E é também neste sentido que se posiciona a jurisprudência, que é pacífica a este respeito, podendo ver-se, entre outros, o Acórdão do Tribunal da Relação de Lisboa proferido a 18 de Dezembro de 2012 no âmbito do processo n.º 1600/12 e o Acórdão do Tribunal Central Administrativo Norte proferido a 12 de Novembro de 2015 no âmbito do Processo 01341/15.

E isto porque, conforme se pondera acertadamente neste último aresto, “atenta a natureza dos interesses em causa”, estamos perante situações que se devem enquadrar “no âmbito do risco empresarial, pois que numa empresa seria sempre fácil invocar e demonstrar em relação a praticamente todos os seus bens a sua imprescindibilidade ou como instrumentos de trabalho ou como objectos indispensáveis ao exercício da actividade, pelo que a aplicação desta norma às pessoas colectivas inviabilizaria, na prática, a penhora e todos ou de grande parte dos seus bens, pondo-se assim, em causa, a garantia comum dos seus credores com enormes prejuízos para o comércio jurídico”. Donde, sendo a Executada uma pessoa colectiva, não tem aplicação ao caso sub judice o artigo 737.º, n.º 2 do CPC e, consequentemente, o artigo 52.º n.º 4 da LGT.

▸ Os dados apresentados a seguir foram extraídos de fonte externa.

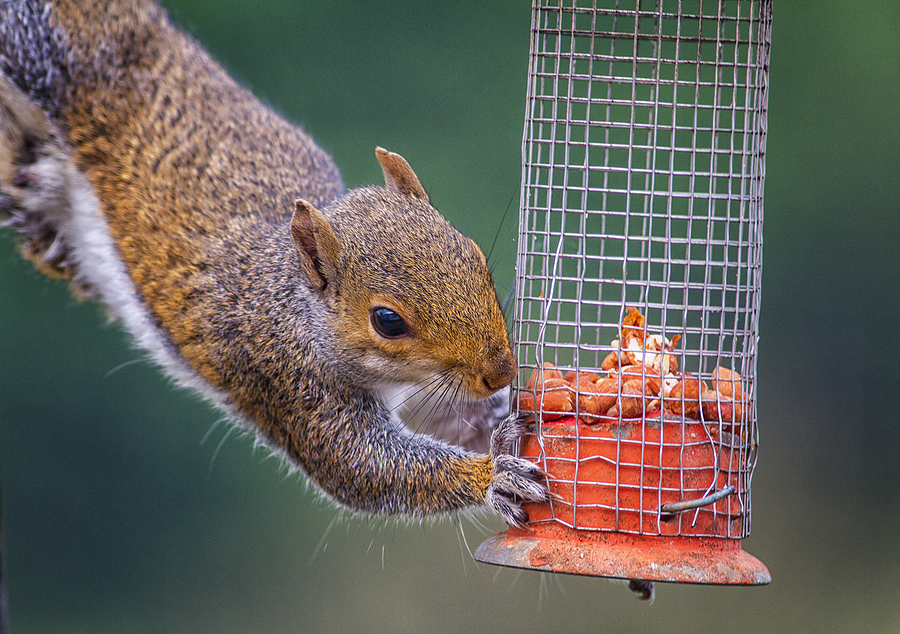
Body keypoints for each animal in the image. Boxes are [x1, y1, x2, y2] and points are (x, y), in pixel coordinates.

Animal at [0, 0, 548, 525]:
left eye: (476, 257)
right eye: (388, 321)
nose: (501, 372)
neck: (299, 306)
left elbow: (452, 417)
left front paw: (506, 420)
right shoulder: (287, 378)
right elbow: (364, 469)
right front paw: (494, 477)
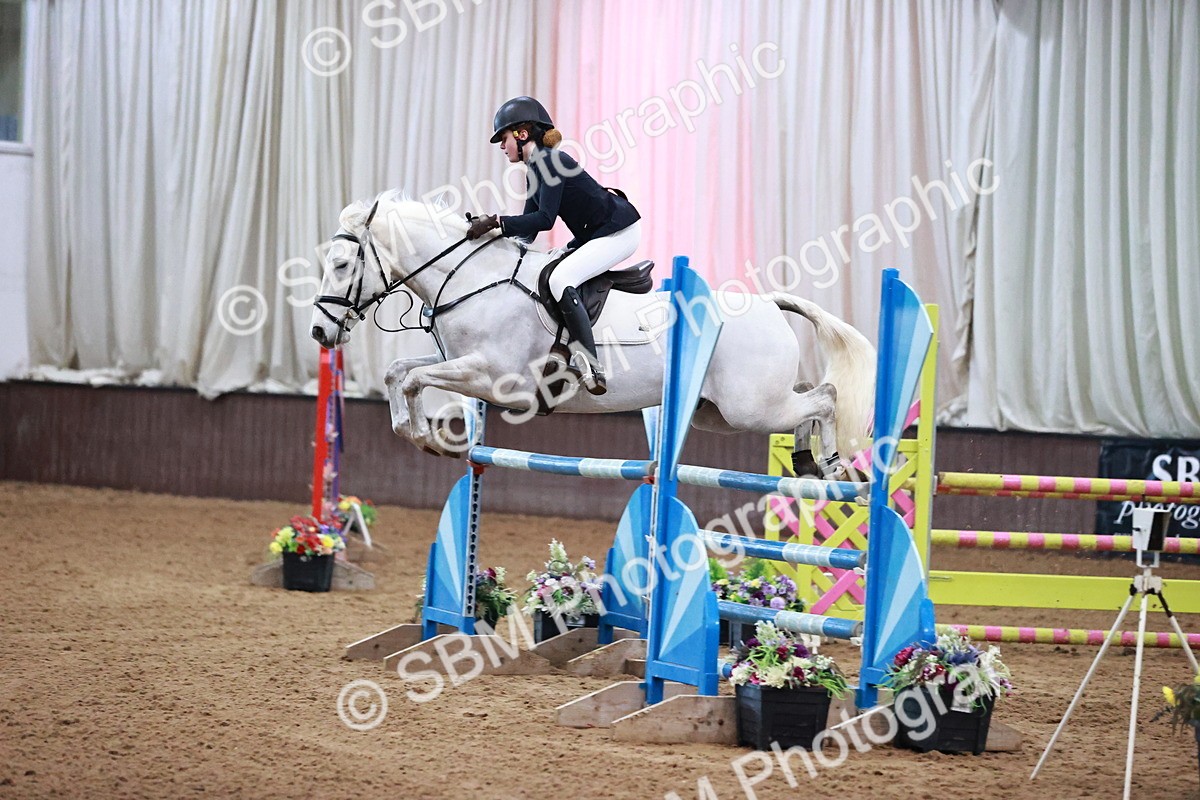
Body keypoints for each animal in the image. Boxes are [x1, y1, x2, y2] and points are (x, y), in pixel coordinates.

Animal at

Isto dito, sempre se refira, como nota final, que a alegada demora da Administração Tributária “na apreciação e decisão na avaliação e substituição de garantias, que não é compatível com as intenções ou decisões comerciais dos clientes” não pode constituir fundamento de censura da sentença recorrida, uma vez que essa alegada demora não constitui pressuposto do pedido de dispensa de garantia nos termos do artigo 52.º n.º 4 da LGT nem constitui critério que possa ser objectivamente considerado pelo Tribunal para decidir sobre questões presentes, pois é sobre os factos trazidos ao processo (e não sobre factos eventuais ou futuros) que cumpre decidir.

Pelo exposto se conclui que o recurso não merece provimento (…)”.

É este, também, o julgamento que aqui fazemos, sustentado na falta de prova por parte da requerente do cumprimento dos requisitos de dispensa de garantia perante o órgão da execução fiscal, nomeadamente a falta de meios económicos revelada pela insuficiência de bens penhoráveis para prestar garantia, e bem assim na fundamentação sólida e pertinente do acórdão acabado de citar a qual para aqui se aporta. E, assim sendo, a reclamação apresentada não pode lograr provimento.

4- DECISÃO:

Pelo exposto, acordam os Juízes deste STA em negar provimento ao recurso mantendo a decisão recorrida.

Custas a cargo da recorrente

Lisboa, 24 de Julho de 2019. - Ascensão Lopes (relator) – Ana Paula Lobo – José Veloso.